Search code examples
rubyweb-crawlerweb-scrapingnokogiripopen

Sinew (ruby web scraper) example does not work on my machine


I'm trying to run the sample from the sinew source code, but it's not working on my machine. Here is the sample (taken directly from their github):

get "http://www.amazon.com/gp/bestsellers/books/ref=sv_b_3"
noko.css(".zg_itemRow").each do |item|
  row = { }
  row[:url] = item.css(".zg_title a").first[:href]
  row[:title] = item.css(".zg_title")
  row[:img] = item.css(".zg_itemImage_normal img").first[:src]
  csv_emit(row)
end

I'm using ubuntu 12.04 with ruby 1.9.3 and rvm. Here is what I typed in, followed by the error.

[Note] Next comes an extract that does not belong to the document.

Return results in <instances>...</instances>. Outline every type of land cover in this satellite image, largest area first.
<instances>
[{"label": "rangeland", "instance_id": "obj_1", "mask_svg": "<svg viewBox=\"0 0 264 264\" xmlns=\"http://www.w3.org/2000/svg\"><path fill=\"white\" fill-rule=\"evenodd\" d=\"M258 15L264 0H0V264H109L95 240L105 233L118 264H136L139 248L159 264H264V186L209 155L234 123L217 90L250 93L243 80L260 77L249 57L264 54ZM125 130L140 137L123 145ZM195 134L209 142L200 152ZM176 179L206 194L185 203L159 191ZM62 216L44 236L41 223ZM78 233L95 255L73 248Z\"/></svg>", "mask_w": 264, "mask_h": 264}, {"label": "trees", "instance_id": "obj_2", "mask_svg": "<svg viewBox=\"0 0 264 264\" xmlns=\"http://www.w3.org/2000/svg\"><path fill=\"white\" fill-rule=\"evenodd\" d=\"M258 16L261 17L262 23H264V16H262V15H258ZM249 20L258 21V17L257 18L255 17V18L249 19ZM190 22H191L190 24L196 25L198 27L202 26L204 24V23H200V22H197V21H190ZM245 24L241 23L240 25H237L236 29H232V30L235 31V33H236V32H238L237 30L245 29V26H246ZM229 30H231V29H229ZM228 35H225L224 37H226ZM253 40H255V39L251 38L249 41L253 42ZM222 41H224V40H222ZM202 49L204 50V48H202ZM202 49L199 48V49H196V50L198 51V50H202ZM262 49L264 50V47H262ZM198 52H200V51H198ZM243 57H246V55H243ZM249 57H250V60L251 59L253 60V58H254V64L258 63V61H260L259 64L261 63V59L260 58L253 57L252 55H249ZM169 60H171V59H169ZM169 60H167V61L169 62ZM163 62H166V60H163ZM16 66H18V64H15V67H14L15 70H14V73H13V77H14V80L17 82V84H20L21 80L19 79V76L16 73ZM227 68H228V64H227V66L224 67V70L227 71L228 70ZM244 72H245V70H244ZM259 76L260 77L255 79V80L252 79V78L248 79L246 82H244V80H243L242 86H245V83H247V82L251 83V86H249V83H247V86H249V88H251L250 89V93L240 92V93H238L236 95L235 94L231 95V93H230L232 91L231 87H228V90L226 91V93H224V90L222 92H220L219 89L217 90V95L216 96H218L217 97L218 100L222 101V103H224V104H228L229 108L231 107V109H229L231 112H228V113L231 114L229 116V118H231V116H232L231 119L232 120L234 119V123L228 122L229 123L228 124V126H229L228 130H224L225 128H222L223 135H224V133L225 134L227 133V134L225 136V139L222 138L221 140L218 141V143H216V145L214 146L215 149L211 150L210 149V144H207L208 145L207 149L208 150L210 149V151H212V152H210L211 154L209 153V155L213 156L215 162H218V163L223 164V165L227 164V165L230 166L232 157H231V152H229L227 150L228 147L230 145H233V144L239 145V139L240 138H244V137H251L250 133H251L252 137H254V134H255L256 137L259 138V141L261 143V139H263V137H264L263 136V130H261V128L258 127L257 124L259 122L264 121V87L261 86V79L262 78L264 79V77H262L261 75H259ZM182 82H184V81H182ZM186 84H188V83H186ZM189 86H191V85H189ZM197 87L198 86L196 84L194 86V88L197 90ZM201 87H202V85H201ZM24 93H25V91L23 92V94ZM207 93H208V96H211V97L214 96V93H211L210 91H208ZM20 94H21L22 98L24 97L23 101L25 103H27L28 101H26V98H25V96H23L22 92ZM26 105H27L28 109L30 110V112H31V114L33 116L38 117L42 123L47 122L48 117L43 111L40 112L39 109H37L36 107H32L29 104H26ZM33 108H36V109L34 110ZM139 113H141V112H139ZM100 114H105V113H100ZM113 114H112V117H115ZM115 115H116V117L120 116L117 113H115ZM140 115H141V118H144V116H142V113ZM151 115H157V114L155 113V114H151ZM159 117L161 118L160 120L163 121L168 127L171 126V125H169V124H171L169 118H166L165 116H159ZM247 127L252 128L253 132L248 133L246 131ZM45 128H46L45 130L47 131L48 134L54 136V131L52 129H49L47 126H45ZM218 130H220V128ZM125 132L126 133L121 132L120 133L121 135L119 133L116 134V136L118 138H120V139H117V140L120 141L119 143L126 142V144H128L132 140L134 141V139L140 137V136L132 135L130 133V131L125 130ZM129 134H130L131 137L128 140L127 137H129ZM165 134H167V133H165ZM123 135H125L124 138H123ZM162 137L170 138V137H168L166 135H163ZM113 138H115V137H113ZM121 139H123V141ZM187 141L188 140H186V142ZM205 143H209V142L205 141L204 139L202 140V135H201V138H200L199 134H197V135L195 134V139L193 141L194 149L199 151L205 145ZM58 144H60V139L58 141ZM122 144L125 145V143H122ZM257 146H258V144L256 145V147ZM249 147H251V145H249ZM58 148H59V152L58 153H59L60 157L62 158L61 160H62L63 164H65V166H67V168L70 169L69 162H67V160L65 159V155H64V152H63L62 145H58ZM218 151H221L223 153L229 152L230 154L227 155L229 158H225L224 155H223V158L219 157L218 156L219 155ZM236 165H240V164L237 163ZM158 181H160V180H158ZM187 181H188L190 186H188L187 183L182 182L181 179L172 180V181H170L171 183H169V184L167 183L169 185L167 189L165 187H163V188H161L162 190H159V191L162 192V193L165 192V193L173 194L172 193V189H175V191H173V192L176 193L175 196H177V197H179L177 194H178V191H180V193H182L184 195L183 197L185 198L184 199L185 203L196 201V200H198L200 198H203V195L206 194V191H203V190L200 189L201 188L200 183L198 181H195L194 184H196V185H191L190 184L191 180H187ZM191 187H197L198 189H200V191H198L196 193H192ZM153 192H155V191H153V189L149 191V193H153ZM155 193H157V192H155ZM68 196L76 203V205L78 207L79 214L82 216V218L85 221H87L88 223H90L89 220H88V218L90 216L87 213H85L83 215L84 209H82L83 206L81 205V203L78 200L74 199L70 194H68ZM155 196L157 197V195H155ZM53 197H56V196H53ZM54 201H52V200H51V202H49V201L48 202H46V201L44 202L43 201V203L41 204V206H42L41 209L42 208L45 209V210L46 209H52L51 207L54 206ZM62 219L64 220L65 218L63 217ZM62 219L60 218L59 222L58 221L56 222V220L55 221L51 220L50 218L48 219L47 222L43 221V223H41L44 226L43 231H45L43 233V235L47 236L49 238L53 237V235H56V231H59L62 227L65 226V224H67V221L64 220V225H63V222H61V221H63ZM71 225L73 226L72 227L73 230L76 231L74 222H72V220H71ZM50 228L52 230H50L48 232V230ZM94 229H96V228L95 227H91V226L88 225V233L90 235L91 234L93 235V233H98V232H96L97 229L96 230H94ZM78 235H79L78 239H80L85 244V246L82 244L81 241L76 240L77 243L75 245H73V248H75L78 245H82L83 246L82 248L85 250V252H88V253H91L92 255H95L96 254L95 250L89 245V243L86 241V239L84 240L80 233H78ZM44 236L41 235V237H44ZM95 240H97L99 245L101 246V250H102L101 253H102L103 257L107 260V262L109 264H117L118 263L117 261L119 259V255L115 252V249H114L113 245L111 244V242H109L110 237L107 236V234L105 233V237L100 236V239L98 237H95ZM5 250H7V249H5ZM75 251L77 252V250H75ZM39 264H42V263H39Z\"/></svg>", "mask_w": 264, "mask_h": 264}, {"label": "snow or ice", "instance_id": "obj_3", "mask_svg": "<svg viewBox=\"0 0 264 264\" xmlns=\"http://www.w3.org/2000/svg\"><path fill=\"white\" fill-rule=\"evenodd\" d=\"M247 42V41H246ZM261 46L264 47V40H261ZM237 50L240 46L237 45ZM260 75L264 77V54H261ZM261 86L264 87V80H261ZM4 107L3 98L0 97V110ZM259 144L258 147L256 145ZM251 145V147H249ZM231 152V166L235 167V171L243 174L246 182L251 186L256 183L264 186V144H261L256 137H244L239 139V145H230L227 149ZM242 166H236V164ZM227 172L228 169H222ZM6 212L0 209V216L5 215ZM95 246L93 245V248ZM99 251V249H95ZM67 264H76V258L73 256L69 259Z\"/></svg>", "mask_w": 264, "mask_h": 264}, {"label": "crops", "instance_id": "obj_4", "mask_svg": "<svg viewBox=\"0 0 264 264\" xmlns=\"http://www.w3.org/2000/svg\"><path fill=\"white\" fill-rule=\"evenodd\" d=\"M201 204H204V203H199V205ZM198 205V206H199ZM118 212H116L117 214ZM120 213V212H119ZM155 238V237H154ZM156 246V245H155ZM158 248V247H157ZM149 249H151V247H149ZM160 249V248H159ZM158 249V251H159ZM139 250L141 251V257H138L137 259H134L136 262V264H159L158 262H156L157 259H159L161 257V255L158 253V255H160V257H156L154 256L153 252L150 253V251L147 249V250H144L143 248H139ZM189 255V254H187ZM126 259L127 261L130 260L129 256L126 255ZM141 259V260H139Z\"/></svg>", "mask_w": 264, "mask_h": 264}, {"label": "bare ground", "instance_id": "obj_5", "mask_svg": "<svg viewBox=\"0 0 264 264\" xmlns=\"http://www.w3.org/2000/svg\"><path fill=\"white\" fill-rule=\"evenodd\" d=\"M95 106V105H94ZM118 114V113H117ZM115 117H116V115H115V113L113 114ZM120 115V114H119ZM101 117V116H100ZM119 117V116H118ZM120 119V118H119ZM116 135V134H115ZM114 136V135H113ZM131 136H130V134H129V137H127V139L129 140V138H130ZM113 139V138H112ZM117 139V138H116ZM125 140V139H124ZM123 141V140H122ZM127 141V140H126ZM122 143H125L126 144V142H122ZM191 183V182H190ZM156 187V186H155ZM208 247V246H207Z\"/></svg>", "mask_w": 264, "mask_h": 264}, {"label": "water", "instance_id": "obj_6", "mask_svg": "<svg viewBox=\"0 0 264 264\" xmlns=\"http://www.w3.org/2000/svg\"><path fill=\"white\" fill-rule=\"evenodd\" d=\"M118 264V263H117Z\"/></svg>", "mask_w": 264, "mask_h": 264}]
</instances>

jefferton@ubuntu:~/IdeaProjects/sinew_scrape$ sinew sell_list.sinew
curl http://www.amazon.com/gp/bestsellers/books/ref=sv_b_3
/home/jefferton/.rvm/gems/ruby-1.9.3-head/gems/sinew-1.0.2/lib/sinew/text_util.rb:48:in `popen': No such file or directory - tidy -asxml  -bare  -quiet  -utf8  -wrap 0 --doctype omit --hide-comments yes --force-output yes -f /dev/null (Errno::ENOENT)
from /home/jefferton/.rvm/gems/ruby-1.9.3-head/gems/sinew-1.0.2/lib/sinew/text_util.rb:48:in `html_tidy'
from /home/jefferton/.rvm/gems/ruby-1.9.3-head/gems/sinew-1.0.2/lib/sinew/main.rb:33:in `html'
from /home/jefferton/.rvm/gems/ruby-1.9.3-head/gems/sinew-1.0.2/lib/sinew/main.rb:59:in `noko'
from sell_list.sinew:9:in `_run'
from /home/jefferton/.rvm/gems/ruby-1.9.3-head/gems/sinew-1.0.2/lib/sinew/main.rb:121:in `instance_eval'
from /home/jefferton/.rvm/gems/ruby-1.9.3-head/gems/sinew-1.0.2/lib/sinew/main.rb:121:in `_run'
from /home/jefferton/.rvm/gems/ruby-1.9.3-head/gems/sinew-1.0.2/lib/sinew/main.rb:16:in `initialize'
from /home/jefferton/.rvm/gems/ruby-1.9.3-head/gems/sinew-1.0.2/bin/sinew:19:in `new'
from /home/jefferton/.rvm/gems/ruby-1.9.3-head/gems/sinew-1.0.2/bin/sinew:19:in `block in <top (required)>'
from /home/jefferton/.rvm/gems/ruby-1.9.3-head/gems/sinew-1.0.2/bin/sinew:18:in `each'
from /home/jefferton/.rvm/gems/ruby-1.9.3-head/gems/sinew-1.0.2/bin/sinew:18:in `<top (required)>'
from /home/jefferton/.rvm/gems/ruby-1.9.3-head/bin/sinew:19:in `load'
from /home/jefferton/.rvm/gems/ruby-1.9.3-head/bin/sinew:19:in `<main>'
from /home/jefferton/.rvm/gems/ruby-1.9.3-head/bin/ruby_noexec_wrapper:14:in `eval'
from /home/jefferton/.rvm/gems/ruby-1.9.3-head/bin/ruby_noexec_wrapper:14:in `<main>'

I wish I knew a more specific thing to ask, but I'm not sure what to do here.

Thanks.


Solution

  • That library might be worth looking into but I can't imagine why they would use curl over mechanize or what html tidy is supposed to be for. And shelling out to executables like that is just a bad approach. My opinion is to avoid it and use mechanize instead.